Measure 37, passed by a large majority of the voters in 2004, says mot basically that the planning and zoning rules in effect when you bought your property can be what applies today; so that, for example, if you (or your ancestors) bought your property in 1962 when there were no legal barriers to subdividing your 500-acre farm into tract houses, you can do it now. That’s the theory at least, more or less, but the details get murky, and the legal cases – to cover any of the many gaps in the law – are multiplying. Meantime, the deadline for counties to process cases brought under Measure 37 is approaching in a few weeks, and some counties (eight, by one estimate made in testimony today) will miss the deadline. The possible impacts of development under M 37 could be massive in some places; testimony from such counties as Hood River, Lincoln and Jefferson were specific about the effects.

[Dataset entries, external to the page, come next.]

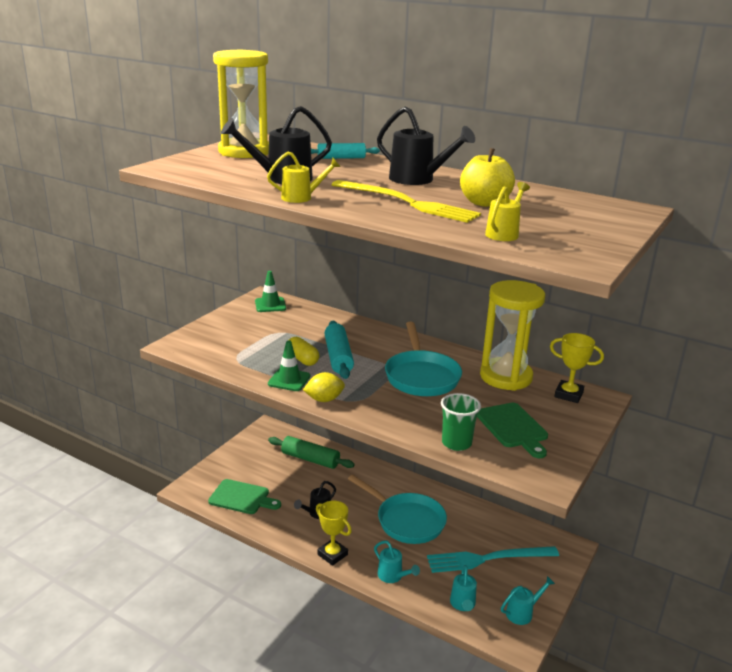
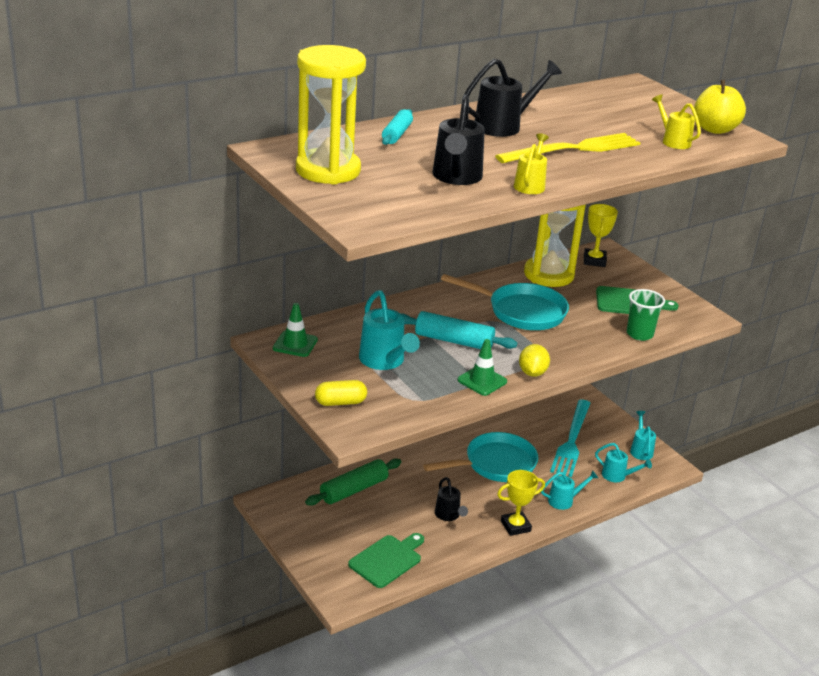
camera: 65 degrees left, 5 degrees up
yellow capsule [289,337,319,366] -> yellow capsule moved to [315,380,367,406]
yellow apple [460,148,515,207] -> yellow apple moved to [694,80,746,134]
yellow trophy [550,333,604,403] -> yellow trophy turned 45 degrees counterclockwise [584,204,618,267]
none -> turquoise watering can [359,290,420,370]

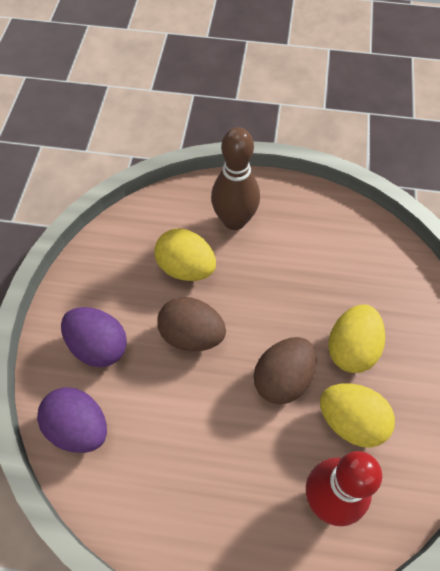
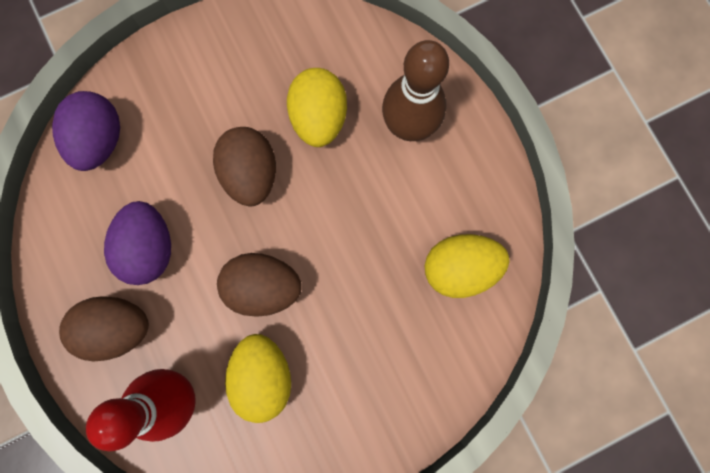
camera: 55 degrees right, 20 degrees up
purple egg [61,307,127,367] -> purple egg moved to [104,201,171,285]
yellow egg [328,304,385,373] -> yellow egg moved to [425,234,510,298]
none -> brown egg [59,296,149,362]

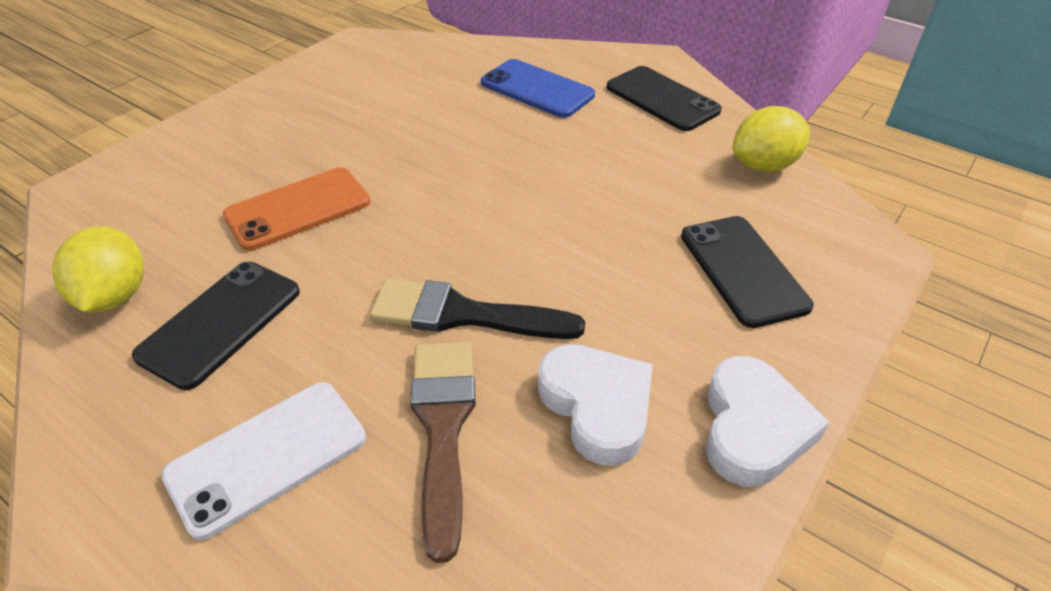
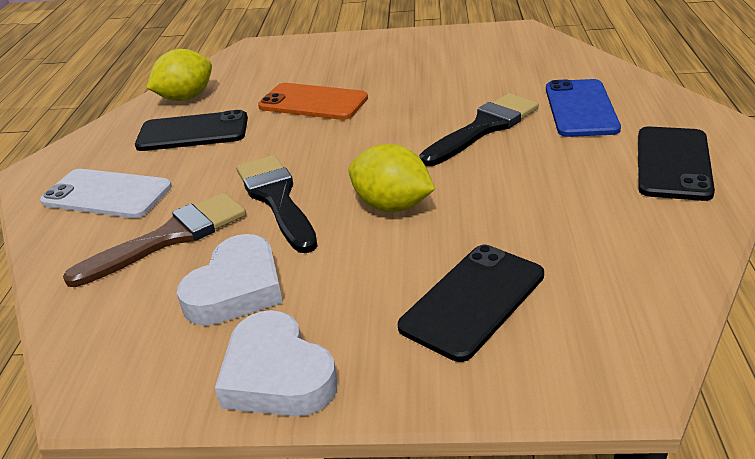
camera: 60 degrees right, 10 degrees down
white heart [706,356,830,487] -> white heart turned 75 degrees clockwise [215,310,337,417]
yellow lemon [733,106,810,172] -> yellow lemon moved to [349,144,435,212]
none -> black brush [419,93,539,166]

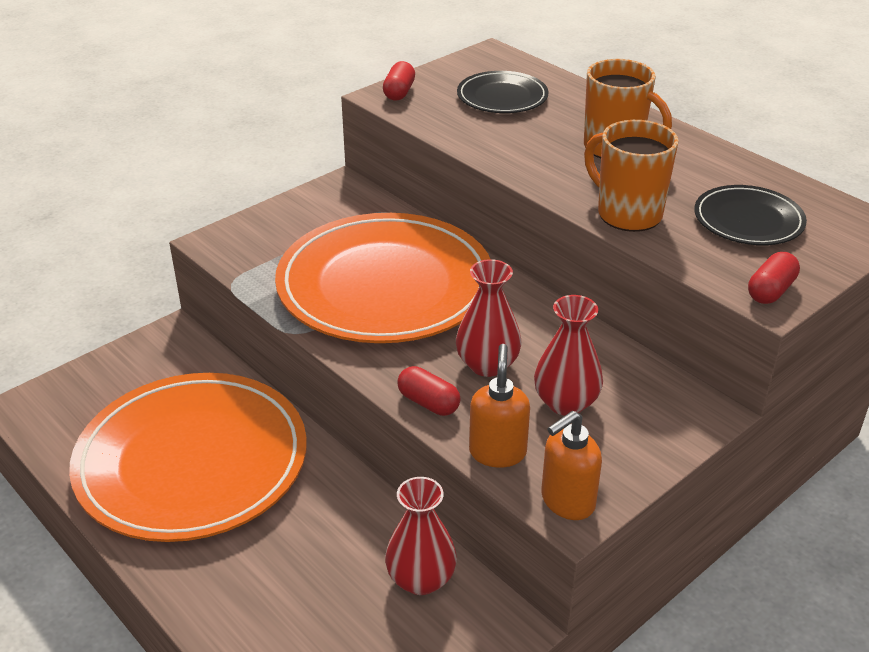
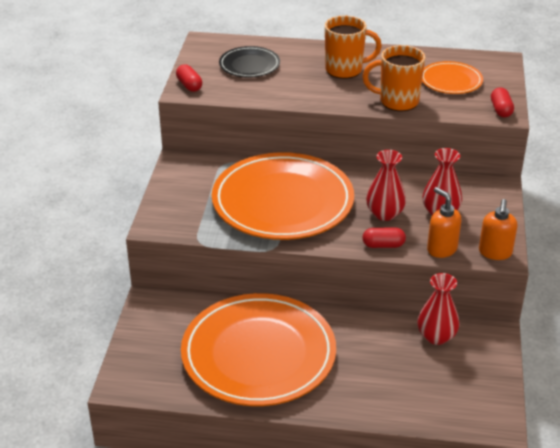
camera: 40 degrees left, 0 degrees up
black plate [694,185,807,245] -> orange plate [422,61,483,94]

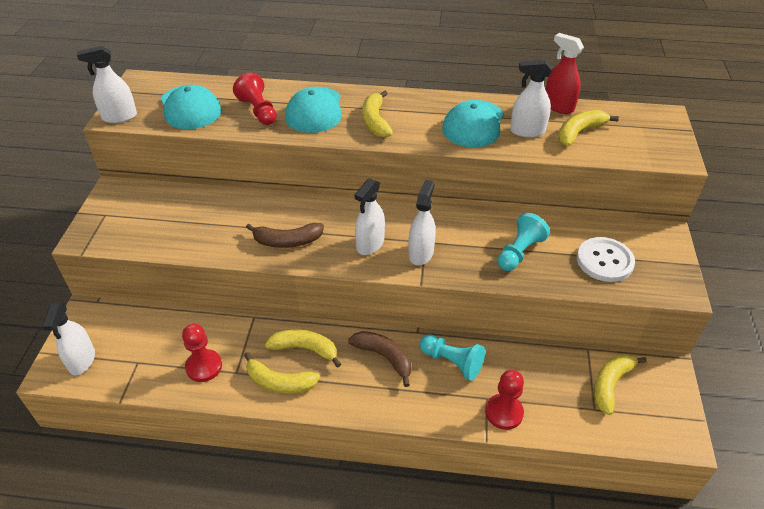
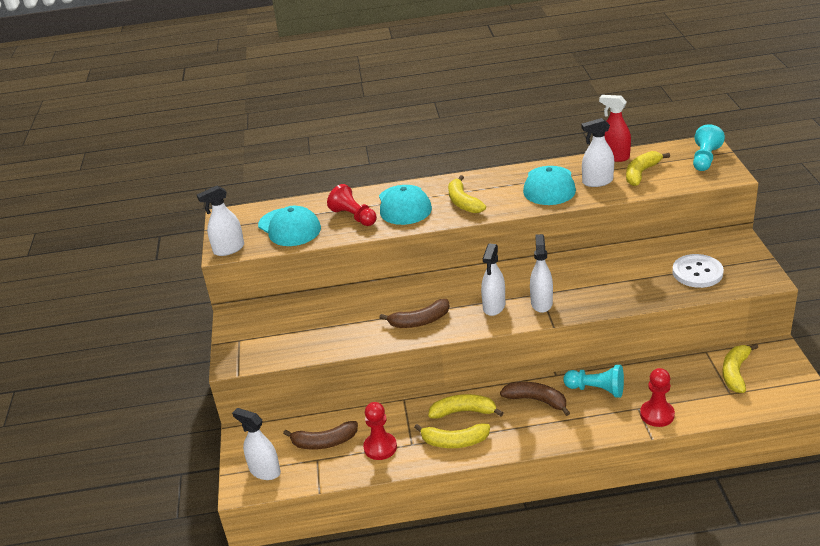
camera: 10 degrees left, 10 degrees down
white spray bottle [42,302,95,375] -> white spray bottle turned 135 degrees clockwise [232,408,281,480]
turquoise pawn [497,213,550,271] -> turquoise pawn moved to [693,124,725,171]
none -> brown banana [283,421,358,450]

There is some argument, and substantial polling to back it up, that voters today would reject 37 if they had another crack at it. That, and the enhanced Democratic control at the Oregon Statehouse, has given legislators more push in their efforts to amend the law. But 37 still has plenty of defenders too.
The Joint Special Committee on Land Use Fairness, which Prozanski and MacPherson co-chair, has been working on options for weeks, often through a working group. The effort has been dominated by the Democrats, though Republicans, maybe most notably Representative Bill Garrard, R-Klamath Falls, have been involved. A turning point in all that came last Thursday when a new draft proposal – the “framework” – appeared, and Garrard and other Republicans said they would no support it. Prozanski and Macpherson had apparently been concerned that whatever the committee released be considered a bipartisan effort.
There were indications today that may be a lesser consideration. And it may have to be.
That doesn’t mean the process should be closed, and this one looks a little more closed than it probably should be. Only one public hearing – where the public can testify – seems to be planned, and that was this evening’s. At that point, only a preliminary version of the proposal was available, and scads of amendments were floating around. As Dave Hunnicutt of Oregonians in Action (the lead backer of M 37) testified, “I can’t give you cogent testimony without seeing the language of the amendments,” where single, subtle changes could alter everything.
Senate Minority Leader Ted Ferrioli, R-John Day, addressed the committee early in the hearing to caution that any attempt to shut out legislators or others could backfire, and warned that “more people are afraid of what this committee may do.” Several of the Republicans on the committee indicated they felt they were being shut out or left behind on the “framework” approach.
The problem is that much of their base doesn’t want Measure 37 tinkered with at all – the “I [heart] M37” crowd, which matches up with the Republicans, would rather see no change in the law at all. (Their argument in part is that the people have already spoken in passing the measure.) Under those conditions, where’s the incentive for the Republican legislators to engage in compromise? And so, in the end, they may not. For all that some witnesses said that Measure 37 shouldn’t be a partisan issue, it certainly appears to be.
More public hearings, at least one more after all the amendments are in, would be a good idea. The testimony being taken was aimed at a moving and partly invisible legislative target.
After that, the Democrats may simply have to act – and they should have the votes to do it. What might work is this: Passing into law a meshing of their own best take on public policy and what they think Oregon voters would accept, and at the same time referring the measure to the 2008 general election ballot. If Oregonians really have changed their minds about 37, they could endorse the alterations. If not, they could repudiate the Democratic proposal.
In the end, it probably won’t matter whether a Measure 37 proposal is bipartisan or not, and it may be that such a critter can’t be conjured by legislative genetics. But a political resolution of the issue is possible, and that may be what the legislature has to aim for. That, or wind up with a 2005 rerun.